The policy is parameterized by a Graph Neural Network (GNN) designed to handle the graph state and inject physical constraints:

Physical Property Injection: The network parses the hand's URDF to extract static physical priors (link lengths, joint limits, axis directions, damping). These are encoded into a Physical Property Graph and fused into the GCN layers via a "Physical Property Injection" mechanism.
Layer-wise Fusion: Unlike early fusion (concatenating features at the input), MAGCN injects physical priors at every GCN layer. This allows the network to adaptively compensate for varying link lengths and actuation limits during message passing.
Activation Masking: An activation mask ensures the policy only outputs valid primitives for specific nodes (e.g., a wrist node cannot "abduct"), preventing physically impossible actions.

D. Sim-to-Real Transfer

To bridge the reality gap (specifically the lack of tactile/force sensors in real-world deployment), the authors use Privileged Distillation:

Teacher: Trained in simulation with access to privileged information (contact states, forces).
Student: Trained to mimic the teacher but uses only observable proprioceptive and visual data.

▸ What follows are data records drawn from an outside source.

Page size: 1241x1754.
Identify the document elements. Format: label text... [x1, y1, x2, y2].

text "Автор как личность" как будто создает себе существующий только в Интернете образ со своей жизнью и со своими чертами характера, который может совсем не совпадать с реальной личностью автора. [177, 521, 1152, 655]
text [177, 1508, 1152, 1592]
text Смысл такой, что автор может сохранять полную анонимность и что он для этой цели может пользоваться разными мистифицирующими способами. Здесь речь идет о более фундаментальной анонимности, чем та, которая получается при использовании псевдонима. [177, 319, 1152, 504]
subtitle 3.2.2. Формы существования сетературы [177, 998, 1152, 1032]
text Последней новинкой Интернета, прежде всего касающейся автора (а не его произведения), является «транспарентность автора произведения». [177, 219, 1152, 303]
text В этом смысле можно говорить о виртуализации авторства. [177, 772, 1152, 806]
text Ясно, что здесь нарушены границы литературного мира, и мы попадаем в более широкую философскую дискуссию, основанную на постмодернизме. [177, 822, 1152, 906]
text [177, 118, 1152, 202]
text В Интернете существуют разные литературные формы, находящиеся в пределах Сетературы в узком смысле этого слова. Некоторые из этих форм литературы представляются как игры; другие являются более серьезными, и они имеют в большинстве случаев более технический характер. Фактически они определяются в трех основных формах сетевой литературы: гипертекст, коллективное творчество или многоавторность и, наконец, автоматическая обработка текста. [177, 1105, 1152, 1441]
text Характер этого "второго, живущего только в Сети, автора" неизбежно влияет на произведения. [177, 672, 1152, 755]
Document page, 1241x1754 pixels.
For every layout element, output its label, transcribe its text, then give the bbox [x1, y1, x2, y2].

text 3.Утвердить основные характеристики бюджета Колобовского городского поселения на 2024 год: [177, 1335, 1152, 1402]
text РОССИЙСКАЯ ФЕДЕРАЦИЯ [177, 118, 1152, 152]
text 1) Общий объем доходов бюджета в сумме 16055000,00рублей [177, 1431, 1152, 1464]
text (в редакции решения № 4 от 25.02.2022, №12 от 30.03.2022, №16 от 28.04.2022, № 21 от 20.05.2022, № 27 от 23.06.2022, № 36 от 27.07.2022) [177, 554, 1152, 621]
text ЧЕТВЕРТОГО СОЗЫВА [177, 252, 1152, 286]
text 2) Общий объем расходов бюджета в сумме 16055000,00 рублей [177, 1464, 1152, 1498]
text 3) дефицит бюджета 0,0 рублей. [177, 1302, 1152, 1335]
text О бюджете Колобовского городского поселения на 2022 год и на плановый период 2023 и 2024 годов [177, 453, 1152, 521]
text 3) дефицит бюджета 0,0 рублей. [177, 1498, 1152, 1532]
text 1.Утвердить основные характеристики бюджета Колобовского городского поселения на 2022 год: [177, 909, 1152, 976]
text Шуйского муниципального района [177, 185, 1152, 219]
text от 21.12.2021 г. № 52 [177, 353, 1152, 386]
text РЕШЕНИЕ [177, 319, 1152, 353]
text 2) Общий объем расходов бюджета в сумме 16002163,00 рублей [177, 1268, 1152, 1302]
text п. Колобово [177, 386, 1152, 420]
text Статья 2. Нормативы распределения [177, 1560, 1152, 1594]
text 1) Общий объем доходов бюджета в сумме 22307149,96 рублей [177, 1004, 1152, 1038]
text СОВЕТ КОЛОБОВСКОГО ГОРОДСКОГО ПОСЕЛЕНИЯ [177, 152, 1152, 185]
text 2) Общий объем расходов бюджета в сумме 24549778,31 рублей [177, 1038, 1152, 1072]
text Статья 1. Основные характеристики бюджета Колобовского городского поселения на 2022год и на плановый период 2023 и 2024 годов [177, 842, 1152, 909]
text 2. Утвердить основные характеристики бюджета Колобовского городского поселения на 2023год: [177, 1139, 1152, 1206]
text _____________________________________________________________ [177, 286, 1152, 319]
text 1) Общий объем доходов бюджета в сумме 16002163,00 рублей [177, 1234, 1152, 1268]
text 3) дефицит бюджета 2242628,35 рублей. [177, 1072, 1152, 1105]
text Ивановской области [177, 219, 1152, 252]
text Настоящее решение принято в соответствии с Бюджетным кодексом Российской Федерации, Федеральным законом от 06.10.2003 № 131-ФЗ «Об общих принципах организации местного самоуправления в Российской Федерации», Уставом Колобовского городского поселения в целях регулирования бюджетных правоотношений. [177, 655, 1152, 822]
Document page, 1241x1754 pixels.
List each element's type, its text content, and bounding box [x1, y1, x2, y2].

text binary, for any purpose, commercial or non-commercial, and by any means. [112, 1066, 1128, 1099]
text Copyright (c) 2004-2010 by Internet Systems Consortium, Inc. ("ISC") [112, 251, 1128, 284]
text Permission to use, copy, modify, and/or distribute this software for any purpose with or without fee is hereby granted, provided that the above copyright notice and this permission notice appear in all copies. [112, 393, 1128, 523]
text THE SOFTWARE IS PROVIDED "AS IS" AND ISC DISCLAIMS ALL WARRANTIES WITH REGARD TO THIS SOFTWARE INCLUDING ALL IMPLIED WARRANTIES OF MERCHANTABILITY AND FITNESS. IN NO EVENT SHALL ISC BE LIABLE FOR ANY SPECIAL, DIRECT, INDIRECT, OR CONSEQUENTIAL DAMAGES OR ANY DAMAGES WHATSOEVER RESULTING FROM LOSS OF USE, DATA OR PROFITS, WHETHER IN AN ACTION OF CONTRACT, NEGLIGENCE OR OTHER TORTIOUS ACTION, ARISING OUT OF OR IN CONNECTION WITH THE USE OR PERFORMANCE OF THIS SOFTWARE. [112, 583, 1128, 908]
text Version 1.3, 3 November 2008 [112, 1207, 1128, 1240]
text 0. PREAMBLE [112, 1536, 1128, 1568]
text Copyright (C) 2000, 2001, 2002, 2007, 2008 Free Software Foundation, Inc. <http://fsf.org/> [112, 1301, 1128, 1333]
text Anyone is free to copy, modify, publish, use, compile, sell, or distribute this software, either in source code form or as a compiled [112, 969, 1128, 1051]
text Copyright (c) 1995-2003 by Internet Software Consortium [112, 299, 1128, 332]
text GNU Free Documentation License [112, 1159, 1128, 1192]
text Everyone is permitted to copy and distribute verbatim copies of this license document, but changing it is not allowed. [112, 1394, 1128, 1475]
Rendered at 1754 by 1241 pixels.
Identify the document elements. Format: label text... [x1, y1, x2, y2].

The student employs an LSTM to infer missing contact information from temporal observation histories.

3. Key Contributions

Morphology-Aligned Graph & Primitives: A novel representation that aligns perception (state) and control (action) semantics across heterogeneous hands, eliminating the need for intermediate retargeting.
MAGCN with Physical Injection: A GCN-based policy that explicitly incorporates URDF-derived physical constraints into the learning process, enabling the policy to respect embodiment-specific limits.
Zero-Shot Cross-Embodiment Success: The first framework to achieve high-performance zero-shot transfer to unseen dexterous hands without any fine-tuning or re-training of the policy network.

4. Experimental Results

Simulation Results (YCB Benchmark)

Setup: Trained jointly on 4 diverse hands (Allegro, Shadow, Ability, Schunk); tested zero-shot on 2 unseen hands (LEAP, Inspire).
Performance:
- Unseen Hands: Achieved an 85% success rate, outperforming the state-of-the-art method (CrossDex) by 59.5% (which achieved only ~26.5%).
- Seen Hands: Achieved a 92% average success rate.
Ablation Studies: Removing motion primitives dropped unseen performance to 34%; removing physical priors dropped it to 80.5%; removing the activation mask/penalty dropped it to 63%. This confirms the necessity of all components.

Real-World Deployment

Setup: Deployed on three physical robot platforms with different hands: Kinova+LEAP, Kinova+Inspire, and Piper+Revo2.
Objects: 10 unseen objects (ranging from small tennis balls to large toy dogs).
Performance: Achieved an average success rate of 82% across all platforms on unseen objects.
- LEAP: 88%
- Inspire: 86%
- Revo2: 72% (lower due to smaller size and fewer DoFs).
Generalization: The policy successfully transferred to a non-anthropomorphic end-effector (Barrett Hand, 3-finger gripper) in simulation with a 70% success rate, demonstrating the framework's extensibility beyond human-like hands.

5. Significance

Paradigm Shift: Moves away from the "predict-then-retarget" paradigm to a "direct mapping" paradigm, significantly reducing complexity and failure modes caused by kinematic infeasibility.
Scalability: Enables the robotics community to train a single "universal" grasping policy that can be deployed on any new dexterous hand simply by providing its URDF file, drastically reducing the cost and time required for hardware integration.
Robustness: The explicit injection of physical constraints ensures that the learned policies are not just statistically probable but physically realizable, leading to stable grasps in the real world.

In conclusion, DexGrasp-Zero establishes a new standard for cross-embodiment dexterous manipulation by leveraging anatomical semantics and graph-based learning to achieve robust, zero-shot transfer across diverse robotic hardware.